Neil Baker

Personal information
- Born: 8 June 1960 (age 65)

Playing information
- Position: Fullback, Five-eighth
Club
| Years | Team | Pld | T | G | FG | P |
| 1981–83 | Canterbury-Bankstown | 25 | 7 | 4 | 0 | 33 |
| 1984–87 | South Sydney | 87 | 15 | 206 | 31 | 503 |
| 1985–86 | Salford | 19 | 11 | 11 | 7 | 73 |
| 1988–89 | Penrith | 41 | 7 | 115 | 14 | 272 |
|  | Total | 172 | 40 | 336 | 52 | 881 |
- Source:

= Neil Baker =

Australian rugby league footballer

Neil Baker (born 8 June 1960) is a former professional rugby league footballer who played in the 1980s. Baker played mostly at and for Canterbury, Salford, South Sydney Rabbitohs and Penrith.
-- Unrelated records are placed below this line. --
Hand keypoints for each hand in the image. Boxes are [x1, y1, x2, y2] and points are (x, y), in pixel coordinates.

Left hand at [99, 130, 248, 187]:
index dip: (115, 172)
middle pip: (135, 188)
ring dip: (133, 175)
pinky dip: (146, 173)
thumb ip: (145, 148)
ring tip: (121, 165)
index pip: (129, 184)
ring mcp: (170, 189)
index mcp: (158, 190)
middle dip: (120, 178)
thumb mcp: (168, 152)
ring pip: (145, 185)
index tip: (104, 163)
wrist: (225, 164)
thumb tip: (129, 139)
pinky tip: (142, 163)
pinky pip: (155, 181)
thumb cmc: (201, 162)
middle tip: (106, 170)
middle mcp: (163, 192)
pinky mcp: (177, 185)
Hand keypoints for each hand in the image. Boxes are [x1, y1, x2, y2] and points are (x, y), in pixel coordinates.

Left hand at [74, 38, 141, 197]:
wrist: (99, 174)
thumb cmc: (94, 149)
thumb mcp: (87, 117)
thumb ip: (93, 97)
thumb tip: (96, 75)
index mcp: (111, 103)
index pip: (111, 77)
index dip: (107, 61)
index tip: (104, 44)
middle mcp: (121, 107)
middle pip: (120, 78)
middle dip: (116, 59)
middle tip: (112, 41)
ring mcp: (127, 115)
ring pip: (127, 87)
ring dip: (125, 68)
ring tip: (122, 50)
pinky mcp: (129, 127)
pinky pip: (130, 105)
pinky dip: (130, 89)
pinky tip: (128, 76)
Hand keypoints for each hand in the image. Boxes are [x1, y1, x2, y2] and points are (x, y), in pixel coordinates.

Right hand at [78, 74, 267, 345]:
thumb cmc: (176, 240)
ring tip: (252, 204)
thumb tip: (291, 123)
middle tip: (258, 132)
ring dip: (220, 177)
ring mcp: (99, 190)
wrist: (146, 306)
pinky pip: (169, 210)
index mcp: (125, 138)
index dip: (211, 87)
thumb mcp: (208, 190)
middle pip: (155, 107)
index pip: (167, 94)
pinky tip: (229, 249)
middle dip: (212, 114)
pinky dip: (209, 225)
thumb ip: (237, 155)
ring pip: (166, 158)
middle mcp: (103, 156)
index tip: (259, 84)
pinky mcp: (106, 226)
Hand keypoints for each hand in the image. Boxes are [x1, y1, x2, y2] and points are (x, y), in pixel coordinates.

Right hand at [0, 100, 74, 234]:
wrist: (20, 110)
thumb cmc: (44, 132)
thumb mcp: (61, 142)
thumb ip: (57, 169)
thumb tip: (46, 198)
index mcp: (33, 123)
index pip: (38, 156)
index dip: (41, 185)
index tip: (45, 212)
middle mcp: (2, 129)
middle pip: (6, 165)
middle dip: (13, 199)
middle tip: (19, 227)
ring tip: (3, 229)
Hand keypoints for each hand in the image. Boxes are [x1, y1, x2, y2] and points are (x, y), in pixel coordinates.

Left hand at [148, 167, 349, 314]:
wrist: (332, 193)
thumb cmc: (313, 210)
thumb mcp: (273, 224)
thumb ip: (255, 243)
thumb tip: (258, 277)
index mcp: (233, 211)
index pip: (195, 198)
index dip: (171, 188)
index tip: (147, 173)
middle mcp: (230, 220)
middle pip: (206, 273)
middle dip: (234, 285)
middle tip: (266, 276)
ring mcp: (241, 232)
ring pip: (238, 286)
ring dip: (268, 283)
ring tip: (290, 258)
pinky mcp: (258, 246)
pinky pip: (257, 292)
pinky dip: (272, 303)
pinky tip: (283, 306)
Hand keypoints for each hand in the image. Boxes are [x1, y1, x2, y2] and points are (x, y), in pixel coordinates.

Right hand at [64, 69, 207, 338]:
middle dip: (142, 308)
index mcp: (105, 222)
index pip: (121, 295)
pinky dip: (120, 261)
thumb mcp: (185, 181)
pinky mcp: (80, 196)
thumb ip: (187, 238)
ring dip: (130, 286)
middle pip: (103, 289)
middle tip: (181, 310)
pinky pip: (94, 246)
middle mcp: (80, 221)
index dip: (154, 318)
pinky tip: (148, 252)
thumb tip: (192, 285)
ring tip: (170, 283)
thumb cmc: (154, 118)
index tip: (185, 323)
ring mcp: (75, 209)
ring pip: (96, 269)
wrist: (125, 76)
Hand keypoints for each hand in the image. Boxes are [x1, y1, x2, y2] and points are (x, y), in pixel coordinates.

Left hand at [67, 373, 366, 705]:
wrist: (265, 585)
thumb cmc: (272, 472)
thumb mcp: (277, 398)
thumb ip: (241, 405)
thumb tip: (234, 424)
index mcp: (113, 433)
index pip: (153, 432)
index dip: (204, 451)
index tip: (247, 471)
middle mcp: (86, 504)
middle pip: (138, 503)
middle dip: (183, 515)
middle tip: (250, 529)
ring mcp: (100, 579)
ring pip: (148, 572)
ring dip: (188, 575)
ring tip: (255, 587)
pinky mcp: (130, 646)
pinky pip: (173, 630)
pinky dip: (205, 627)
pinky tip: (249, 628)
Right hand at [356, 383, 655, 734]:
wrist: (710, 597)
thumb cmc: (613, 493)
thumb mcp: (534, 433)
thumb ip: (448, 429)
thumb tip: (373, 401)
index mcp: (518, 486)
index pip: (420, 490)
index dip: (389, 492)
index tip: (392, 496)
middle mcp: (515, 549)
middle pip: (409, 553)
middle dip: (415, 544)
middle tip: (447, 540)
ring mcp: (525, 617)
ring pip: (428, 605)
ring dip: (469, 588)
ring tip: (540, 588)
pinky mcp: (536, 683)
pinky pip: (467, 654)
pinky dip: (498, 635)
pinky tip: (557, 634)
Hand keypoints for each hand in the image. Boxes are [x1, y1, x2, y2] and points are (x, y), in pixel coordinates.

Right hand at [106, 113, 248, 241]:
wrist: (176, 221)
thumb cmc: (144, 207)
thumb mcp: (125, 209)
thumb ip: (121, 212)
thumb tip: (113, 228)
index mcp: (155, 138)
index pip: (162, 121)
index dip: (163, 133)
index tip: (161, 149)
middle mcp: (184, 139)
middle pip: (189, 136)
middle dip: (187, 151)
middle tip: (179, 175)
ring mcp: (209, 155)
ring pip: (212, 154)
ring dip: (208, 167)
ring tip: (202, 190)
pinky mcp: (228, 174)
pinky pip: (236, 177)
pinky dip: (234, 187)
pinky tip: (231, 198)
Neil Baker played three seasons at the Canterbury-Bankstown Bulldogs between 1981-1983. He also was a useful goal-kicker, top scoring for South Sydney Rabbitohs in 1984, 1985 and 1986. In 1985 he won the Dally M award for best of the season. Baker had a cult following at South Sydney, with fans calling him "Bionic Baker", and making banners with his name on them to wave at matches. He finished his Sydney career at the Penrith Panthers between 1988-1989. In 1992, Baker captain-coached Newcastle Western Suburbs to win the Clayton Cup.